Ivy Lab
Ivy Lab Presents « 20/20 Volume 1 »
Sorti le : 08/11/2015
20/20 LDN recordings
Quand les producteurs Sabre, Stray et Halogenix s’associent pour la première fois en 2012 pour sortir « Oblique/St. Clair » sur Critical music, on est loin de s’imaginer que le trio est en passe de devenir une des collaborations musicales les plus fructueuses de sa décennie. En l’espace de quatre ans, ce projet collaboratif renommé Ivy Lab multiplient les sorties de qualités, d’abord avec leur double single « Afterthought » puis avec deux excellent EP, « Missing Persons » et « Twenty Questions » ainsi qu’une poignée de remix pour Sub Focus, Lenzman, TC ou encore Mefjus.
D’abord tourné vers une drum & bass moderne aux accents liquidfunk, Ivy Lab se mue au fil des années en un style de plus en plus hybride, teinté de hip hop, de jungle et de future beat, pour finalement aboutir aujourd’hui à un premier album époustouflant.
Sorti sur son propre label « 20/20 », Ivy Lab nous offre avec ce premier LP une musique neuve et créative, voguant vers de nouvelles dimensions de la bass music.
Tour d’horizon sur cette sortie riche en surprises :

Dès les premières secondes de « Rorschach », Ivy Lab vous plonge dans son univers si particulier. Des glitchs de synthétiseurs et une voix samplée introduisent un beat hip hop et une basse lourde, pesante, ponctuée de touches sonores inquiétantes, torturés et plaintives. Formidable atmosphère.
On suit cette ligne directrice sur « Shamrock », certainement une des tracks les plus marquantes de l’album. Une basse grasse, des sonorités boueuses ainsi qu’une voix aigre et saccadée. L’ambiance est l’étrange, voire malsaine et la track dégage quelque chose d’inexplicablement oppressant. Une magnifique maitrise du son et de la composition.

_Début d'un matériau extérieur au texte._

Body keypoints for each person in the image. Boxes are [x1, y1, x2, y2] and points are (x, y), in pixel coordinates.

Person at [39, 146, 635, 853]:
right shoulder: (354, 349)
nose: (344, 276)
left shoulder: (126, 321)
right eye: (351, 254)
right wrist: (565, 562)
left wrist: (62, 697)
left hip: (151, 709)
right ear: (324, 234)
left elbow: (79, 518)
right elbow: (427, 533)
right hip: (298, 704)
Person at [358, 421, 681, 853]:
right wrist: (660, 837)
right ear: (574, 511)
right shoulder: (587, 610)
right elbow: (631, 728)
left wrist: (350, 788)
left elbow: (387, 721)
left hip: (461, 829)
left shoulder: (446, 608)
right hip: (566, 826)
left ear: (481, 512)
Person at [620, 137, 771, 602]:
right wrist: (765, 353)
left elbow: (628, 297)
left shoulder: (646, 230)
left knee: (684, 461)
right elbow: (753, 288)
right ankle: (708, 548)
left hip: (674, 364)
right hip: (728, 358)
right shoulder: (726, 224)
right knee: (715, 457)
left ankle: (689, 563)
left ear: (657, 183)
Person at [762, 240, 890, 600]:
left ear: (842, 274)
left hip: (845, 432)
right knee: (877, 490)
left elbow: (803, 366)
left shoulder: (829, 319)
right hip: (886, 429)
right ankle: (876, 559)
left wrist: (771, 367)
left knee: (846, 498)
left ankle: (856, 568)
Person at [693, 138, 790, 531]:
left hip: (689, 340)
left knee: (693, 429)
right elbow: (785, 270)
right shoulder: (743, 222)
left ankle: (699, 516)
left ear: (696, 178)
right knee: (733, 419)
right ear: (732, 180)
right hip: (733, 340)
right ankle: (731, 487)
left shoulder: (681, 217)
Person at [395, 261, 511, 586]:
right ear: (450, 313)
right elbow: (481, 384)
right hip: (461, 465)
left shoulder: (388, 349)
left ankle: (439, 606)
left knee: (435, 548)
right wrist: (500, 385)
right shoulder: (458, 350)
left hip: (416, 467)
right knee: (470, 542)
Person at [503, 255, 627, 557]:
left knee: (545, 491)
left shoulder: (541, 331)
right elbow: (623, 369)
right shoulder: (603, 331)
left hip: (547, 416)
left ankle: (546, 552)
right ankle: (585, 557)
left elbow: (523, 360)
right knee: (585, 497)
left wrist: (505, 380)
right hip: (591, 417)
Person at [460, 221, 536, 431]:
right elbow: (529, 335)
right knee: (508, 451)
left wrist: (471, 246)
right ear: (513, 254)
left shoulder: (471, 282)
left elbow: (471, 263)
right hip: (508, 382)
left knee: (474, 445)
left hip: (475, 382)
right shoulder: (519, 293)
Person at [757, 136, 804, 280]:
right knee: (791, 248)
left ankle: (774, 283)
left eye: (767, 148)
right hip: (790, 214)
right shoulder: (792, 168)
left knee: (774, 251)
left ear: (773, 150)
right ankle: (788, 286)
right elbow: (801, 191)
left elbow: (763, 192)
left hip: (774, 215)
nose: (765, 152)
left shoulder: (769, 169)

Autre track marquante de l’album, « Hiya feat. Havelock » se démarque par son atmosphère très ambient, amené par un loop vocal « hachée » et hypnotique. Il s’en dégage quelque chose de très aérien à l’humeur incertaine, avec toujours cette sorte d’agressivité contenue si particulière.
On se tourne vers des vibes plus douces sur « Gettyburg » et sa basse ronde et chaleureuse, habillée par des pads brillants aux accords lancinants. On note la présence de samples de voix féminines en français, détail original et superbement amené avec l’ambiance.
On retourne vers un côté plus expérimental avec « Cherokee » ou encore «Click Clack », véritable performance de sound design partagée entre impacts métalliques et détails sonores organiques. On reconnait sans peine le style de Stray sur ces tracks, très proche de son dernier EP Paradise sorti il y a quelques mois sur Exit Records.
« No Answer » présente une facette plus footwork de l’album avec un beat complexe. La snare métallique réverbée rappelle le style d’Alix Perez tandis que les stabs nous ramènent vers des sons jungle et garage des années 90. Là encore on a affaire une basse puissante et modulante au son sale et granuleux.
La fin de l’album se radoucit et garde une veine hip hop/future beat très expérimentale avec de très beaux morceaux tels que « Woodland Princess » et ses sons de cloche envoutants, donnant une atmosphère très onirique et surnaturelle, ou encore « Microwave » et ses arpèges de métallophones sinueux. Coup de cœur pour « Voltage » et sa mélodie percussive qui semble sortir d’un vieil instrument en bois ainsi que pour « Slipped » délicieusement smooth avec ses sons d’orchestres et ses lignes de piano jazzy.

« 20/20 LDN Vol.1 » frappe fort et juste. Une sélection de seize tracks riches et innovantes qui jouent avec les influences dans une patte artistique inimitable. Un son cru et authentique au service d’une créativité qui ne se restreint nullement à la conformité trop souvent établie par les producteurs d’aujourd’hui.
Avec cet album et ce nouveau label, Ivy Lab se positionne désormais comme un leader de la scène drum & bass halftime émergeante, aux côtés de figures telles que Fracture, Machinedrum ou encore Sam Binga. Une scène qui apporte de la fraicheur à la communauté des junglists avec un mouvement qui fait preuve d’innovation et de renouvellement. On en redemande et on attend la suite les oreilles grandes ouvertes.